Mereka yang menyetujui tindakan euthanasia berpendapat bahwa euthanasia adalah suatu
tindakan yang dilakukan dengan persetujuan & dilakukan dengan tujuan utama menghentikan
penderitaan pasien.Prinsip kelompok ini adalah manusia tidak boleh dipaksa untuk
menderita.Dengan demikian, tujuan utama kelompok ini yaitu meringankan penderitaan pasien
dengan memperbaiki resiko hidupnya.
Kelompok yang kontra terhadap euthanasia berpendapat bahwa euthanasia merupakan tindakan
pembunuhan terselubung, karenanya bertentangan dengan kehendak Tuhan.Kematian semata-
mata adalah hak dari Tuhan, sehingga manusia sebagai makhluk ciptaan Tuhan tidak mempunyai
hak untuk menentukan kematiannya.
Menurut PP no.18/1981 pasal 1g: menyebutkan bahwa: “Meninggal dunia adalah keadaan insani
yang diyakini oleh ahli kedokteran yang berwenang, bahwa fungsi otak, pernapasan, & atau
denyut jantung seseorang telah berhenti”. Definisi mati ini merupakan definisi yang berlaku di
Indonesia.
Mati itu sendiri sebetulnya dapat didefinisikan secara sederhana sebagai berhentinya kehidupan
secara permanen (permanent cessation of life). Hanya saja, untuk memahaminya terlebih dahulu
perlu memahami apa yang disebut hidup.
Para ahli sependapat jika definisi hidup adalah berfungsinya berbagai organ vital (paru-
paru,jantung, & otak) sebagai satu kesatuan yang utuh, ditandai oleh adanya konsumsi oksigen.

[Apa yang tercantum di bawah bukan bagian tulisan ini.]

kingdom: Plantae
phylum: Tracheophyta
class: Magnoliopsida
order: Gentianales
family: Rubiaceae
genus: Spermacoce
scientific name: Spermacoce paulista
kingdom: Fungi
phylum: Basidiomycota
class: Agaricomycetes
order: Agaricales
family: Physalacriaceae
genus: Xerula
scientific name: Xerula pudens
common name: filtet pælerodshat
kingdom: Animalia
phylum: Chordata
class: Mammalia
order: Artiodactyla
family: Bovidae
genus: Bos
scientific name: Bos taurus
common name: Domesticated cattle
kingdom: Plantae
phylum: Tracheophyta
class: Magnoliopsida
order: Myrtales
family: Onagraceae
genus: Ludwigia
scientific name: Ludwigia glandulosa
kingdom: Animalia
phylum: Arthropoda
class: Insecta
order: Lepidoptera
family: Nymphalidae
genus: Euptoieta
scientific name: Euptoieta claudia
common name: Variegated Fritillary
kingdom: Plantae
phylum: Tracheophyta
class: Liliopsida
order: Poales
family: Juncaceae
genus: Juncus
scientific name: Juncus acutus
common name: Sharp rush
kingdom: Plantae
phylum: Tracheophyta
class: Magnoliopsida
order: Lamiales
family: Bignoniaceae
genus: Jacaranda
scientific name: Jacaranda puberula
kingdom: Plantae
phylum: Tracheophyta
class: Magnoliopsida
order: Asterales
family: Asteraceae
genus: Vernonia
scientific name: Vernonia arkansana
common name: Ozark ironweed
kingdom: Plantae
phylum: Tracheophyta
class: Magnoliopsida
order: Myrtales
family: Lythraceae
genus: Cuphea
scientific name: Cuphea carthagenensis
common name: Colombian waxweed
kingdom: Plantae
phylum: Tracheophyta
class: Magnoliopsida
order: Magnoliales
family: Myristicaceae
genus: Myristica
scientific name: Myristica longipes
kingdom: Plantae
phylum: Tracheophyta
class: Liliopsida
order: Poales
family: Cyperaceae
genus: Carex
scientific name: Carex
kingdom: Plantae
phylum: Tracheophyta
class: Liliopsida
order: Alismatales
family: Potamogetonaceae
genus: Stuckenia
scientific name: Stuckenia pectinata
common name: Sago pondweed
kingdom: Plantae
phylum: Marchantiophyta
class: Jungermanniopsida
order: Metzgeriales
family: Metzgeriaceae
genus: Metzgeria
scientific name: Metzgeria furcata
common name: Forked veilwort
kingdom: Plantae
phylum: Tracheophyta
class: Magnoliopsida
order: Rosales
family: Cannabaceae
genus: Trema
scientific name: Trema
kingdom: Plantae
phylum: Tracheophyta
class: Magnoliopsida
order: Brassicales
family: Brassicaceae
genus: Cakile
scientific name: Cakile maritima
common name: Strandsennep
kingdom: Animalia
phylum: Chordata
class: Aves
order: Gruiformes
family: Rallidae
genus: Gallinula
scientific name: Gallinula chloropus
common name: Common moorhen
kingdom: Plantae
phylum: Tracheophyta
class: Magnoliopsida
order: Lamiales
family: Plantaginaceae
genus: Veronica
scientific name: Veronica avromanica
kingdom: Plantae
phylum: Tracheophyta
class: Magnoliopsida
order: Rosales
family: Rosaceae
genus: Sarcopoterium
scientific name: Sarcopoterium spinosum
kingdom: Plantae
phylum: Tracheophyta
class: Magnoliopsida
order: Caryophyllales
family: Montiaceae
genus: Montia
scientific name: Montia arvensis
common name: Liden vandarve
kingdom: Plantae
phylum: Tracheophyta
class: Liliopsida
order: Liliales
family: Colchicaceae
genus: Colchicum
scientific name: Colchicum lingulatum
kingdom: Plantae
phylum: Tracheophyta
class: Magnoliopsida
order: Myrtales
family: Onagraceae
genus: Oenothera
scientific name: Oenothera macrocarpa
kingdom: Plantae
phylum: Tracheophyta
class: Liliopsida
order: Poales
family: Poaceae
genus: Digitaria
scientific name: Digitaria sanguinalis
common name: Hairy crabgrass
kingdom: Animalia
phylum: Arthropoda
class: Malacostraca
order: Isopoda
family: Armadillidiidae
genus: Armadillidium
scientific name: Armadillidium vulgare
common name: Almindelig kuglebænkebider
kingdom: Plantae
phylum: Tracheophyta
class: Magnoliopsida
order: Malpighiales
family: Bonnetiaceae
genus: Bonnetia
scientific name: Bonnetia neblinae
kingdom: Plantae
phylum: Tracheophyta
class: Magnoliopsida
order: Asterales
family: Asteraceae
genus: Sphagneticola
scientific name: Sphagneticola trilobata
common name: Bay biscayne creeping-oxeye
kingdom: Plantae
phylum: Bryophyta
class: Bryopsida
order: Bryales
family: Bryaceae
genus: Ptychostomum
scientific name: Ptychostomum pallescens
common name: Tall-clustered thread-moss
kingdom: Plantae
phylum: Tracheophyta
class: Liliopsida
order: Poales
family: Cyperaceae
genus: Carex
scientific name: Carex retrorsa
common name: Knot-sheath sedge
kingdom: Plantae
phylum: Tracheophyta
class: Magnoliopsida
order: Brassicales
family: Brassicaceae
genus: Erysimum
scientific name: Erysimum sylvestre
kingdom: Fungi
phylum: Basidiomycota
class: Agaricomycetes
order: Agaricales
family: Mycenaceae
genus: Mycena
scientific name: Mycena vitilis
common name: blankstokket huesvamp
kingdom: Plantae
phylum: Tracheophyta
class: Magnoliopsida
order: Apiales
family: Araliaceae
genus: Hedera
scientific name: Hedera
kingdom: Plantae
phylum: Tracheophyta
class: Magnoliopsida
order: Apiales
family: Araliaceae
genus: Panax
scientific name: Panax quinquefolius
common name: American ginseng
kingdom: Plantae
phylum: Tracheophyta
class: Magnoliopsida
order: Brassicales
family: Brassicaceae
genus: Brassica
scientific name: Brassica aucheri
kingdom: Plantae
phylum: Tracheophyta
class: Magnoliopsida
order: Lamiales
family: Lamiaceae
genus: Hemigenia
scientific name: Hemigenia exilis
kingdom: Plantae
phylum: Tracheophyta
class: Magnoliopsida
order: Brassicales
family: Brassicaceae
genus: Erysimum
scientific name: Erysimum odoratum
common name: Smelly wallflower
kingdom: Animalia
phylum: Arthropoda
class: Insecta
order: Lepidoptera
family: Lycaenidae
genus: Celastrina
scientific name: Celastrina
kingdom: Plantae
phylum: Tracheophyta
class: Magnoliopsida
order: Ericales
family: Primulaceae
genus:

Dengan demikian definisi mati dapat diperjelas lagi menjadi berhentinya secara permanen fungsi
organ-organ vital sebagai satu kesatuan yang utuh, ditandai oleh berhentinya konsumsi oksigen.
Meskipun euthanasia bukan merupakan istilah yuridis, namun mempunyai implikasi hukum yang
sangat luas, baik pidana maupun perdata.
Pasal-pasal dalam KUHP menegaskan bahwa euthanasia baik aktif maupun pasif tanpa
permintaan adalah dilarang. Demikian pula dengan euthanasia aktif dengan permintaan.
8
Berikut adalah bunyi pasal-pasal dalam KUHP tersebut:
Pasal 338: “Barang siapa dengan sengaja menghilangkan jiwa orang lain karena pembunuhan
biasa, dihukum dengan hukuman penjara selama-lamanya lima belas tahun.”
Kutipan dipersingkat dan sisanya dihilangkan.